The workstation will be used to pull the various video/audio streams out of the robot, and feed them to the CAVE. It will also take the commands from the CAVE application, and convert them into the input control streams to the robot, and communicate them.

This machine will operate by providing an RTP reflector that the CAVE application can connect to, and pull the video streams from. The workstation will not serve any audio or video, but will simply collect the streams from the robot, consolidate them, and provide them through a consistant protocol/interface to the CAVE application.

The reflective responsibility of the workstation is to take the control streams from the CAVE application, translate it into the type of data stream the robot expects in order to move and manipulate the cameras focus, etc.

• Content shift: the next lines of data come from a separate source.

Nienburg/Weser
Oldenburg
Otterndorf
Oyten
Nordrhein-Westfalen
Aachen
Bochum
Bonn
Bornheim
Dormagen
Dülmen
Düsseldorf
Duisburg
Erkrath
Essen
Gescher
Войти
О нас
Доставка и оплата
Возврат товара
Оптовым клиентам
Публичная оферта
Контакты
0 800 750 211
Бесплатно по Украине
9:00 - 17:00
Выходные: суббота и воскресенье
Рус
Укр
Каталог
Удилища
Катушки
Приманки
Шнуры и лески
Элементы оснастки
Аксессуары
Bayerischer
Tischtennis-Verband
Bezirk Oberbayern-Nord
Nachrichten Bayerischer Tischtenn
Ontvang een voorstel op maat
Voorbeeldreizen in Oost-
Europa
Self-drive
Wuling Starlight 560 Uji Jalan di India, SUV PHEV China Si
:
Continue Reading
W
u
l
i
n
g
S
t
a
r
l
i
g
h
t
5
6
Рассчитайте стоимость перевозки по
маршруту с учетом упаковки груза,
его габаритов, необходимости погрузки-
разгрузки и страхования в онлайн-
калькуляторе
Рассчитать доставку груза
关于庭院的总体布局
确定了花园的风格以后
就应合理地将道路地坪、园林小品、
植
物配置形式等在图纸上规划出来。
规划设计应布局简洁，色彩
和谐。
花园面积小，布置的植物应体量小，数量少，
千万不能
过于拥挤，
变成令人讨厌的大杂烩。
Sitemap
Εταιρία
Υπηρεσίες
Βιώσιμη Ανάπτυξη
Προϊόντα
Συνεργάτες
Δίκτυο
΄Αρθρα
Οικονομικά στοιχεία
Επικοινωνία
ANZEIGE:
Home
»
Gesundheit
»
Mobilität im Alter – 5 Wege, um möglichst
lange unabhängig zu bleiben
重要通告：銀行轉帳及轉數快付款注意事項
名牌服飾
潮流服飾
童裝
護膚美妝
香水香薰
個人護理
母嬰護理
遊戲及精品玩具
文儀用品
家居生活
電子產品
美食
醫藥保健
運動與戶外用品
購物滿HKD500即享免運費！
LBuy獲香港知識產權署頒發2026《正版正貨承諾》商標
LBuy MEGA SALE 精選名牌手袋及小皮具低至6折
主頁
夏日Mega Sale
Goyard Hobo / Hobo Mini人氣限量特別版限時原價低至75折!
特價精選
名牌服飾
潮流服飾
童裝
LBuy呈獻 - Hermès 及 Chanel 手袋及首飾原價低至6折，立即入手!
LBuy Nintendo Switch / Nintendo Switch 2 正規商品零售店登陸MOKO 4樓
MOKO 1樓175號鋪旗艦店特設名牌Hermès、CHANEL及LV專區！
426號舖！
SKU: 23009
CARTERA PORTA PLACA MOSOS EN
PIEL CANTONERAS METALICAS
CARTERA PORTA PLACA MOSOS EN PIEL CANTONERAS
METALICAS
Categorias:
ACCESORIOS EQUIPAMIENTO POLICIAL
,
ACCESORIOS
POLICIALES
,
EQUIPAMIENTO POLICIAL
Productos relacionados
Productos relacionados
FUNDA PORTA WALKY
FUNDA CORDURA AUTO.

The functionality of the workstation can be broken into two parts, the parts that are bandwidth constrained to be on a traditional wire (or fiber) network, and the parts that may possibly be able to move to the robot. The Audio/Video streams need to go to a workstation on a traditional network that can feed them across a high-throughput network directly to the CAVE.

Schedule

  1. Get a CAVE simulator going with movement that translates into control streams from the program.
  2. Get Two camera stereo video in the CAVE, synch'ing with the walls.
  3. Do tests on generating artificial focal disparity from a single video source.
  4. Test breaking a single pair of stereo streams among the walls.
  5. Test multiple pairs of stereo streams on each wall.
  6. Setup robot/workstation pair, figure out control system for robot.
  7. Start testing tethered robot for latency information.
  8. Work out control interface for robot (or write application side interface to existing control software).
  9. Test out controlling tethered robot with Simulator application.
  10. Test out robot fed video into the CAVE (once control issues have been resolved.)

Parts List

  1. CAVE Application.

    This Application will expand from the current application we have for viewing video in the CAVE. The first steps will involve making it understand RTP, a reasonably excellent protocol for shipping audio and video data (as well as other kinds) around. Then we'll move into simulator mode, where we start experimenting with the right way to present one or more stereo video streams to the user. Next, we'll move into how to get reasonable control data out of the application, experimenting with ways to build the control interface. Finally, we'll attempt to cement the different parts of the application together with a working robot. We'll need 3-5 weeks of solid testing time to ensure this is working well. This puts a target date of October 31 in front of us.

  2. Robot.

    The Robot will be as described above. I have an idea that we could use very small 486's (the cigarette pack machines come to mind), with pcmcia wireless/video, running some off the shelf video delivery software. I'd prefer if these ran under some BSD system, then I could write the video delivery system, but I'll settle for off the shelf parts. We'll have to manufacture the control system, Dan Sandin of EVL has ideas how we can do the video/control subsystem of the robot. I have ideas of using a reinforced r/c automaton for the locomotion, which I think should be wheel/track based movement.

  3. Workstation.

    The workstation I'd like to have will have to have high-spead connectivity to the CAVE (I'm thinking ATM makes sense) and have a wireless subnet that exists on the other side of the workstation. The reason I say other side is because I don't think that it's important for the robot to be "internet connected", as long as it can get data to the workstation, who can then relay the information to the CAVE. This is contrary to the idea that we put the control system directly on the robot, instead of going through the workstation. I'd like to see how this works out over time. I'd be in favor of this being an IBM RS/6000, OpenGL extensions, and ATM. Conceivably we could get away with a 41P (PCI testbed machine).

Problems to Be Solved

Vision and Perception of stereo imagery.